ENUNCIADO A:
Diga se cada afirmação concorda com o texto sobre Camilo e Brecht, respondendo sim ou não e citando literalmente as palavras do texto que decidem. (i) O capítulo “Cinco páginas que é melhor não lerem” parodia o linguajar jurídico. (ii) Para Rosenfeld, o teatro épico combate as emoções. (iii) A ironia é apontada como um recurso que Brecht usa para obter o efeito desejado.
ENUNCIADO B:
Continue o texto sobre Camilo e Brecht a partir da última frase apresentada.

##### TEXTO SELECIONADO

Em outra cena, depois de fazer o leitor se condoer com o sofrimento de Ludovina, temos o trecho iniciado pelas carreiras de reticências, colocadas como forma de zombar da ingenuidade de Melchior Pimenta, que não desconfiava de que sua esposa estivera com um amante em seu quarto.

Dois outros momentos de tensão são quebrados com a ridicularização de Melchior Pimenta. Num deles, João José Dias ouve a conversa de Ludovina e Angélica, e descobre que a adúltera era sua sogra, enquanto o marido traído encontra-se dormindo e roncando. Já o tom excessivamente “lagrimoso” do capítulo em que Ludovina visita o amante de sua mãe, moribundo após ter sido baleado pelo brasileiro, e descobre que este é seu pai – e não Pimenta –, é interrompido pelo tom cômico do capítulo seguinte. Denominado “Cinco páginas que é melhor não lerem”, ele consiste numa paródia do linguajar jurídico, a fim de contradizer a lei do Digesto de que “O pai é aquele que se diz pai no assento do batismo” (QFM, p. 1324) e defender a obviedade da afirmação “Pai é aquele que é pai” (QFM, p. 1325). Esse trecho termina com o paródico “Corolário”: “Melchior Pimenta era um dois pais presumidos na intenção do Digesto, na lei citada, do L. 5º. de in jus voc., e C. da Rocha no cap. Paternidade e filiação legítima” (QFM, p. 1327, grifo do autor).

Como afirma João Bigotte Chorão, “Camilo tem esse segredo de, nos lances mais dramáticos, introduzir uma situação ou observação caricatural, uma digressão inesperada no contexto, que servem a atenuar a tensão, a dar ânimo ao leitor, quando menos espera ser sacudido por frouxos de riso” (1990, p. 44). Dessa forma, parece-nos que esses romances, antes de suscitarem emoções gratuitas, através de peripécias melodramáticas, conduzem à reflexão, como procuramos mostrar ao longo deste trabalho. Segundo António Cabral, temos em Camilo “divertimento e ensinamento27, como no teatro épico de Bertolt Brecht” (1993, p. 54). A analogia feita entre Brecht e Camilo não nos parece absurda28, se desconsiderarmos as diferenças entre os gêneros – romance e teatro – e atentarmos apenas aos recursos literários utilizados por ambos em suas obras.

Anatol Rosenfeld explica, a partir das palavras de Brecht, que “o teatro épico não combate as emoções [...]. Examina-as, e não se satisfaz com a sua mera produção” (2006, p. 148). Segundo o teórico, o teatro épico pretendia combater a alienação provocada pela catarse dramática, elevando a emoção ao raciocínio através do efeito de distanciamento, que torna estranho ao espectador aquilo que lhe é habitual, “[...] para que nós mesmos e a nossa situação se tornem objetos do nosso juízo crítico” (2006, p. 151). Ele aponta alguns recursos literários utilizados por Brecht para a construção desse efeito de distanciamento: “ao lado da atitude narrativa geral associada à própria estrutura da peça, Brecht emprega, para obter o efeito desejado, particularmente a ironia. ‘Ironia é distância’, disse Thomas Mann. [...] Outro recurso é a paródia” (2006, p. 156).

##########
##### MATERIAL FORNECIDO

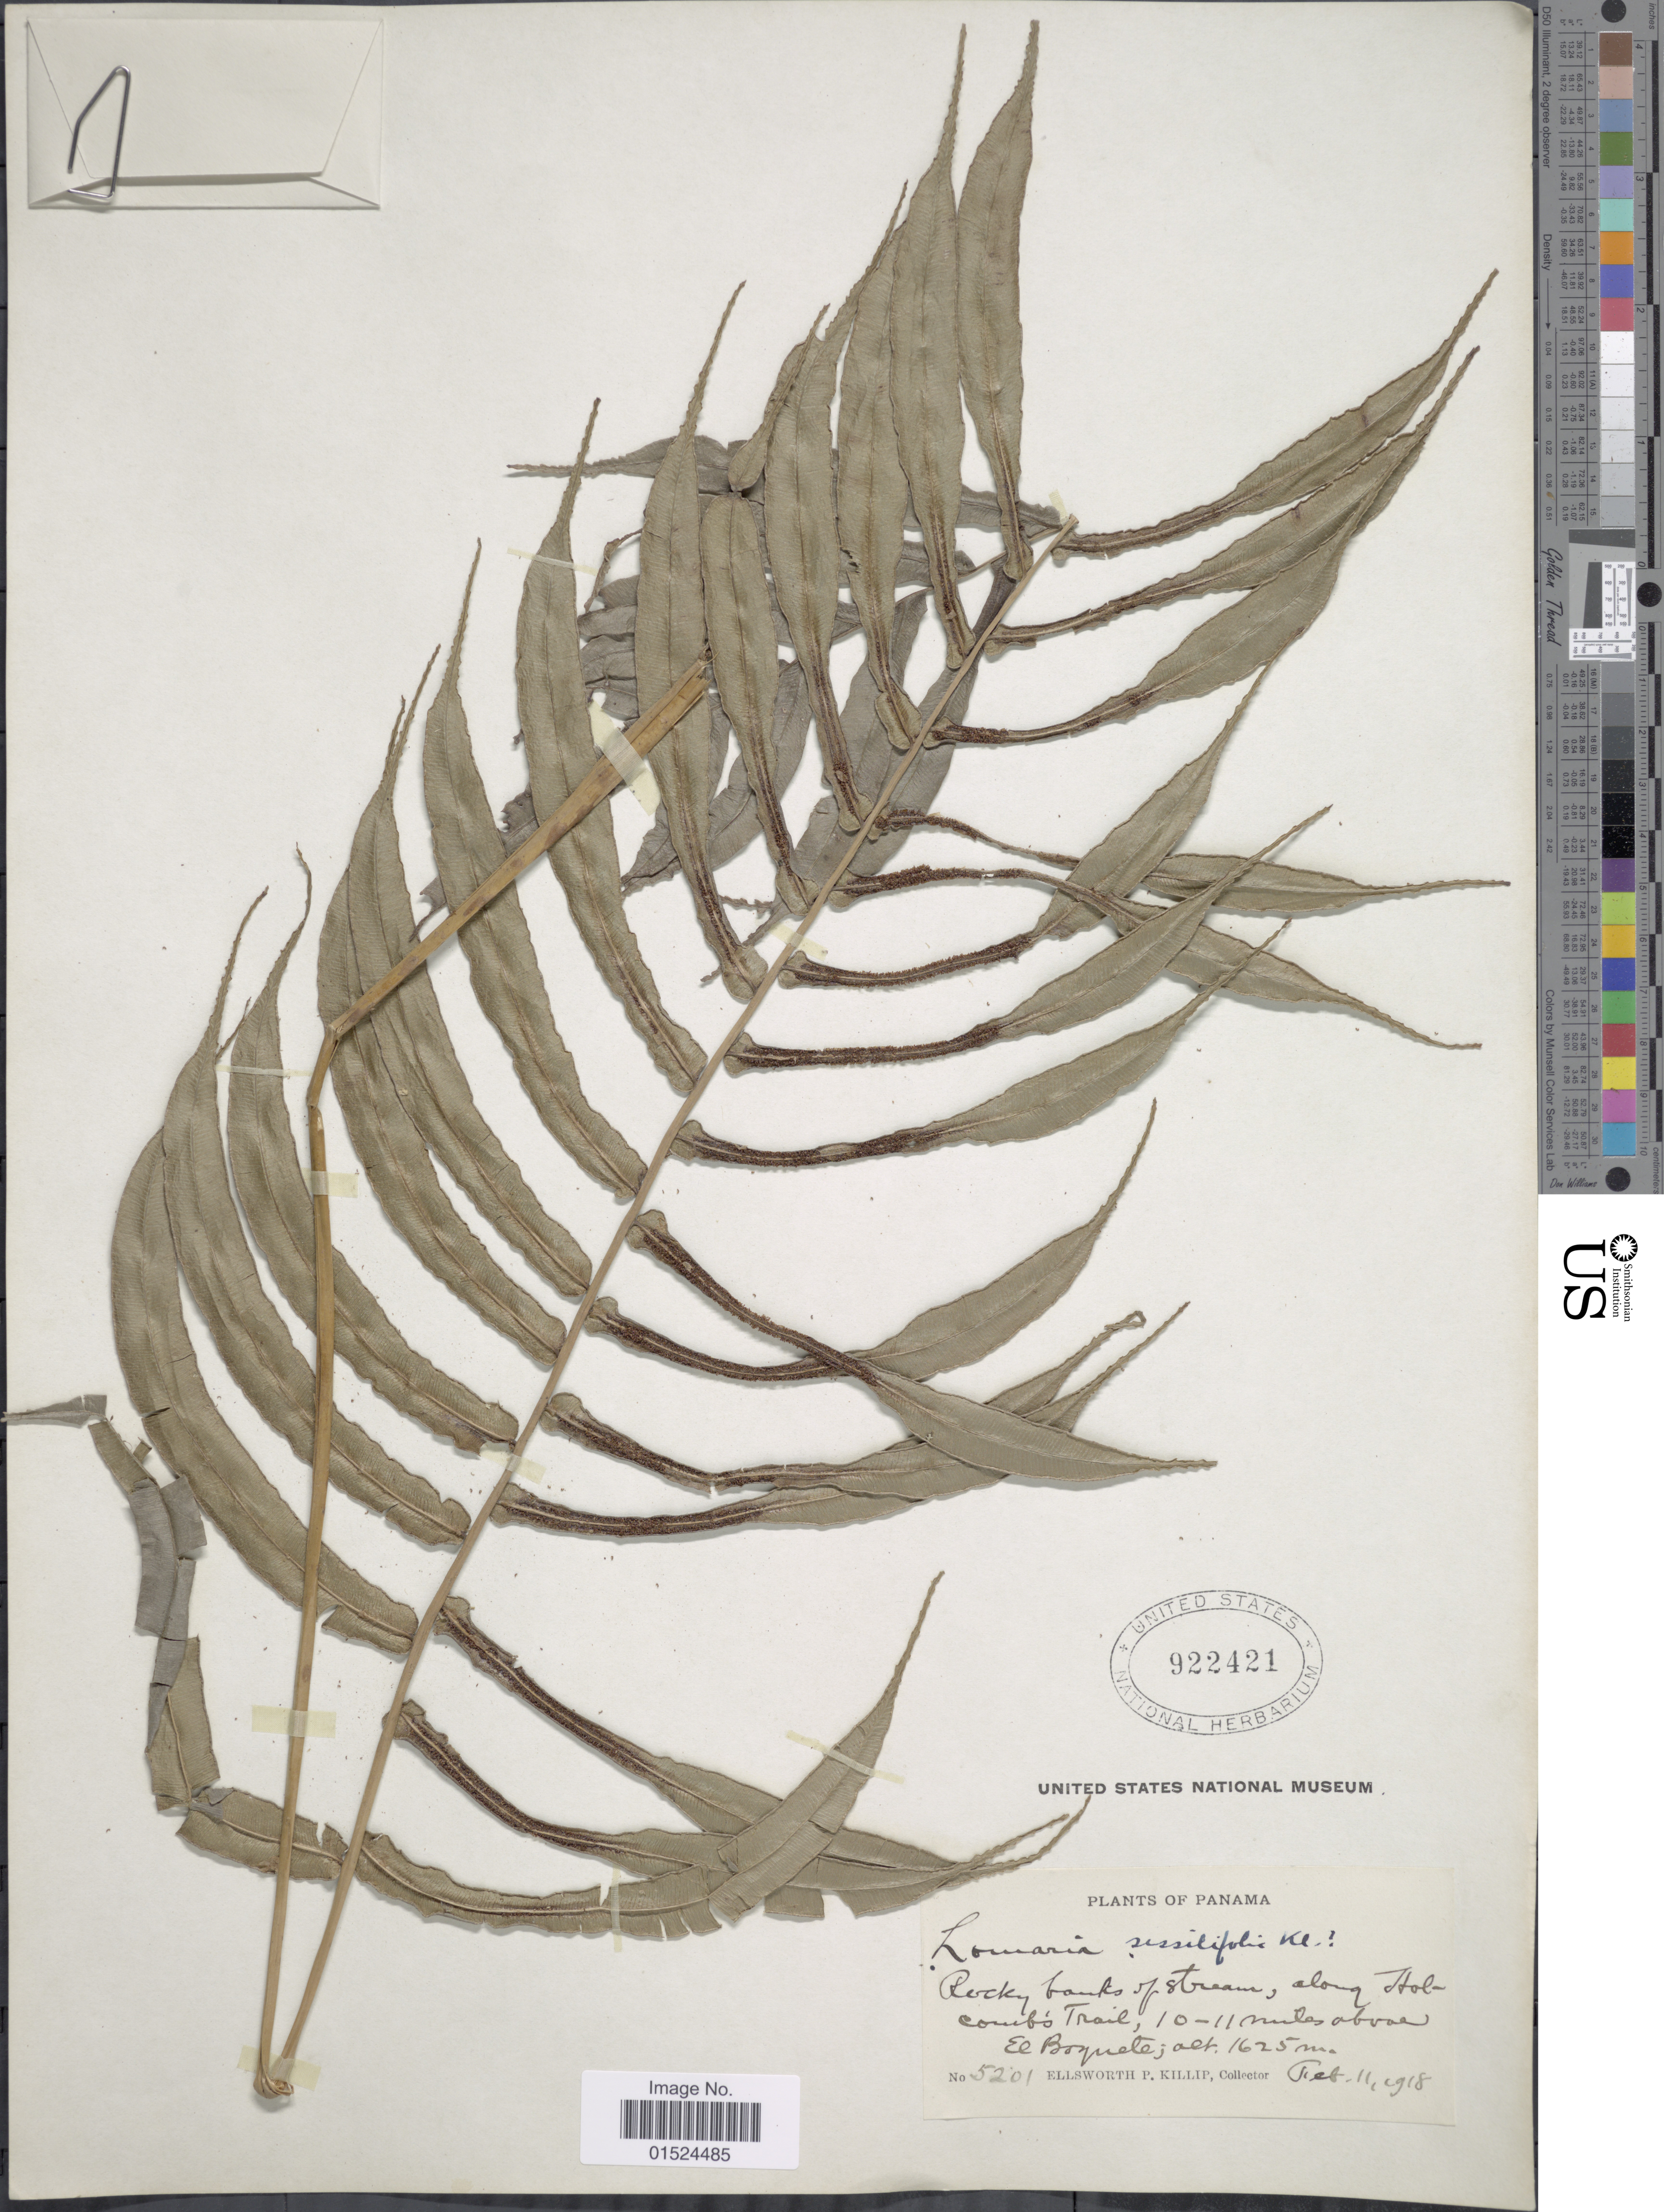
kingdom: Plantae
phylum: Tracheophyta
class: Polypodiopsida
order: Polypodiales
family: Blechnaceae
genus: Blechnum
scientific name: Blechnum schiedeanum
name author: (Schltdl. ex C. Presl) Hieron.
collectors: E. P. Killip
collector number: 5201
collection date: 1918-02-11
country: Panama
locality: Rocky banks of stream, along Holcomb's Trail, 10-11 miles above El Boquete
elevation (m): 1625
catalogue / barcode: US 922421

##########

RESULTADO A:
(i) Sim: “ele consiste numa paródia do linguajar jurídico”.
(ii) Não: “o teatro épico não combate as emoções [...]”.
(iii) Sim: “Brecht emprega, para obter o efeito desejado, particularmente a ironia”.

RESULTADO B:
Como vimos através das análises de Amor de Perdição, Coração, Cabeça e Estômago e O Que Fazem Mulheres, as características que mais se sobressaem nesses romances são a onipresença do narrador, que insere seus comentários irônicos a todo o momento da ação, e a utilização sistemática da paródia, como forma de rebaixar, ou pelo menos relativizar pela ambigüidade, os personagens – principalmente os heróis românticos – e desconstruir os discursos literários vigentes. Com isso, temos o impedimento da completa fruição da tensão dramática, promovendo, assim, a reflexão, tanto dos modelos em voga, como dos comportamentos sociais. Dessa forma, tal como Brecht, Camilo chama o seu leitor a ter uma atitude distanciada perante a matéria narrada: ele não deve se deixar arrebatar pelo “movimento inexorável” da tensão dramática, mas sim “observar, criticar, estudar” a situação apresentada.

Sendo assim, podemos concluir que Camilo pressupunha dois tipos de leitores, como podemos relembrar no trecho do prefácio “A todos os que lerem”, de O Que Fazem Mulheres, analisado por nós no capítulo 3.3: “O leitor, esse precisa mais alguma coisa: inteligência; – e, se não bastar esta, valha-se da resignação” (QFM, p. 1233). Para esse leitor menos inteligente – o que se valeria da resignação –, o autor apresentava as “ações mirabolantes e situações patéticas” do melodrama. Para aquele provido de inteligência – “a ‘audiência’ que perceb[e] o jogo [...], sempre uma audiência de certo modo privilegiada” (FERRAZ, 1985, p. 26) –, Camilo escrevia as entrelinhas da narrativa, repletas de ironia e paródia a esses mesmos procedimentos folhetinescos. Com isso, agradava a todos e garantia, assim, o sucesso comercial de seus livros.

É importante, no entanto, ressaltarmos aqui uma das muitas diferenças entre Brecht e Camilo. O dramaturgo, pertencente a outro contexto histórico, político e social, pós-Revolução Russa, tinha um claro propósito de fazer de sua arte um instrumento engajado de luta política, em defesa dos princípios marxistas, e sua oposição ao teatro dramático é motivada por um intuito didático de “apresentar um ‘palco científico’ capaz de esclarecer o público sobre a sociedade e a necessidade de transformá-la; capaz ao mesmo tempo de ativar o público, de nele suscitar a ação transformadora” (ROSENFELD, 2006, p. 148). Camilo, por outro lado, não parece ter esse intuito didático, como deixa explícito nas palavras finais de A Queda dum Anjo – “Fica sendo, portanto, esta coisa uma novela que não há-de levar ao céu número de almas mais vantajoso que o do ano passado” (1986, p. 1005) – e de A Brasileira de Prazins: “o meu romance não pretende reorganizar coisa nenhuma. E o autor desta obra estéril assevera, em nome do patriarca Voltaire, que deixaremos este mundo tolo e mau, tal qual era quando cá entramos” (1988, p. 852, grifo do autor).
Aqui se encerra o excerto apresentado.